W stolicy Kataru toczą się rozmowy między Izraelem, który reprezentuje szef Mossadu, a przedstawicielami Hamasu. Funkcję mediatorów pełnią m.in. USA oraz Egipt. Trwa co prawda przerwa, która potrwa do poniedziałku, ale z obu stron płyną informacje dające nadzieję na zatrzymanie krwawych walk w Strefie Gazy.
Agencje, w tym Reuter, poinformowały, że Hamas wstępnie zaaprobował amerykańską propozycję zawieszenia broni, wycofując się z wcześniejszego żądania, żeby Izrael zobowiązał się do całkowitego i trwałego zawieszenia broni przed podpisaniem porozumienia. Źródła w obu zespołach negocjacyjnych potwierdziły, że pojawiła się szansa - choć nie pewność - na osiągnięcie porozumienia.
Dalsza część artykułu pod materiałem wideo
Rzecznik izraelskiego premiera Benjamina Netanjahu nie odpowiedział w sobotę na prośbę agencji Reutera o skomentowanie tych doniesień, ale poprzedniego dnia jego biuro uprzedziło, że wciąż istnieją rozbieżności między stronami i zapowiedziało, że rozmowy będą kontynuowane w przyszłym tygodniu.
Ceny ropy a sytuacja na Bliskim Wschodzie
Sytuacja na Bliskim Wschodzie wpływa na ceny ropy naftowej na światowych giełdach. Z każdym zagrożeniem eskalacji, jak było w przypadku wymiany ognia między Izraelem a Iranem, "premia ryzyka" doliczana do stawek rośnie. Ceny jednak po doniesieniach o szansach na rozejm w piątek przyniosły spadki.

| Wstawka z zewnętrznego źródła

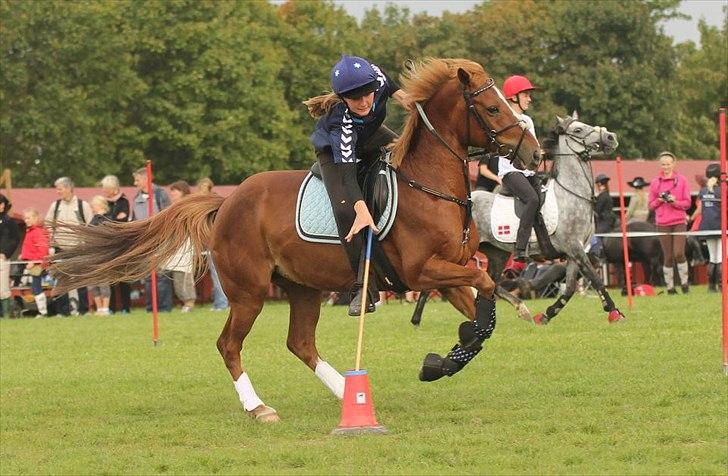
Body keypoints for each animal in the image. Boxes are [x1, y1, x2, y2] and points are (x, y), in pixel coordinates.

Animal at [49, 58, 540, 420]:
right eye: (493, 109)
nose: (535, 154)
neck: (430, 185)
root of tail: (225, 202)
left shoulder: (450, 272)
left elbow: (483, 313)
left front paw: (446, 359)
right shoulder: (424, 272)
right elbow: (487, 286)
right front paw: (447, 357)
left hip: (303, 287)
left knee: (300, 344)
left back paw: (347, 391)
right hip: (248, 293)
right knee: (229, 345)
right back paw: (259, 407)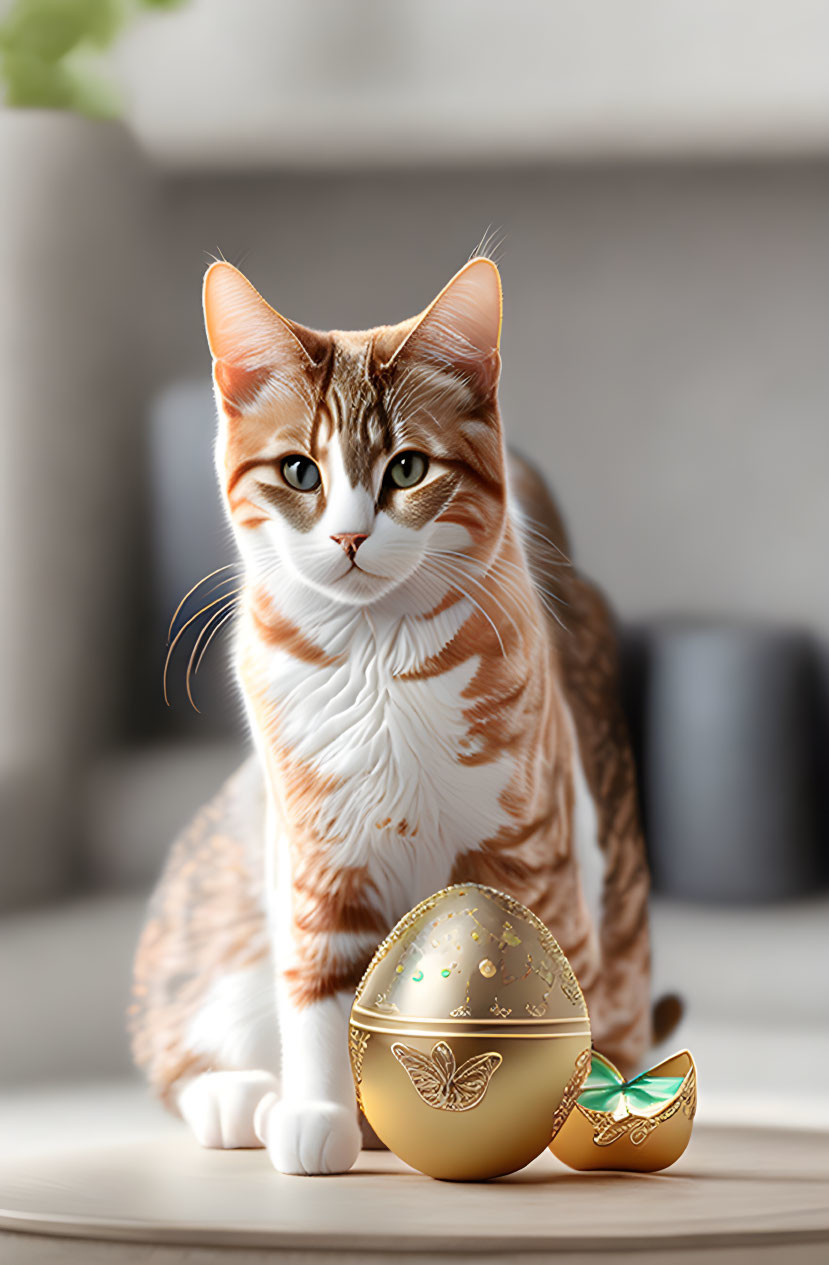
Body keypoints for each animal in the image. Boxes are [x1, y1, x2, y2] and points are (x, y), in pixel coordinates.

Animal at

"Kontrakty terminowe na ropę Brent zakończyły piątkową sesję spadkiem o 0,89 USD, czyli 1,02 proc., do poziomu 86,54 USD za baryłkę, mimo że wcześniej w ciągu dnia osiągnęły najwyższy pułap od kwietnia" - odnotował "Puls Biznesu".
Dziennik dodał, że kontrakty terminowe na amerykańską ropę West Texas Intermediate (WTI) zakończyły tydzień na poziomie 83,16 USD za baryłkę, co oznacza spadek o 0,72 USD, czyli 0,9 proc. "W skali tygodnia cena ropy Brent wzrosła o 0,4 proc., podczas gdy notowania ropy WTI odnotowały wzrost o 2,1 proc." - podsumowuje "PB".
Rozejm między Hamasem a Izraelem - jakie są warunki?
Palestyńskie i egipskie źródła agencji AP przekazały, że etapowe porozumienie będzie najpierw obejmować "pełne i całkowite" sześciotygodniowe zawieszenie broni, w wyniku którego uwolniona zostanie "pewna liczba" zakładników, w tym kobiety, starsi i ranni (ich liczbę szacowano na kilkadziesiąt osób) w zamian za uwolnienie setek więźniów palestyńskich. W tym czasie wojsko izraelskie ma wycofać się z gęsto zaludnionych obszarów Gazy i umożliwić powrót cywilów do domów w północnej strefy, co potwierdziły oba źródła.
Równolegle będą negocjowane warunki kolejnego etapu, podczas którego miałoby dojść do uwolnienia pozostałych uprowadzonych z Izraela zakładników - mężczyzn. W zamian Tel Awiw miałby uwolnić dodatkowych palestyńskich więźniów i zatrzymanych.
Trzecia faza obejmowałaby powrót wszystkich pozostałych zakładników oraz przekazanie zwłok osób zabitych przez Hamas 7 października, które wywieziono do Strefy Gazy, jak i tych, którzy zmarli bądź zginęli już po porwaniu. Dodatkowo ma zacząć wieloletniego projektu odbudowy kompletnie zrujnowanego obszaru.
Co zostało do osiągnięcia porozumienia? Hamas domaga się pisemnych gwarancji od mediatorów, że Izrael po wejściu w życie pierwszego etapu będzie kontynuował negocjacje w sprawie trwałego porozumienia o zawieszeniu broni. Wstępna aprobata propozycji USA nastąpiła po otrzymaniu "ustnych zobowiązań" od mediatorów.
Ostatnia odsłona wojny w Strefie Gazy to efekt ataku terrorystycznego Hamasu oraz stowarzyszonych ugrupowań na Izrael 7 października 2023 r., podczas którego zabito 1200 osób i uprowadzono 250. W izraelskim odwecie zginęło ponad 38 tys. osób.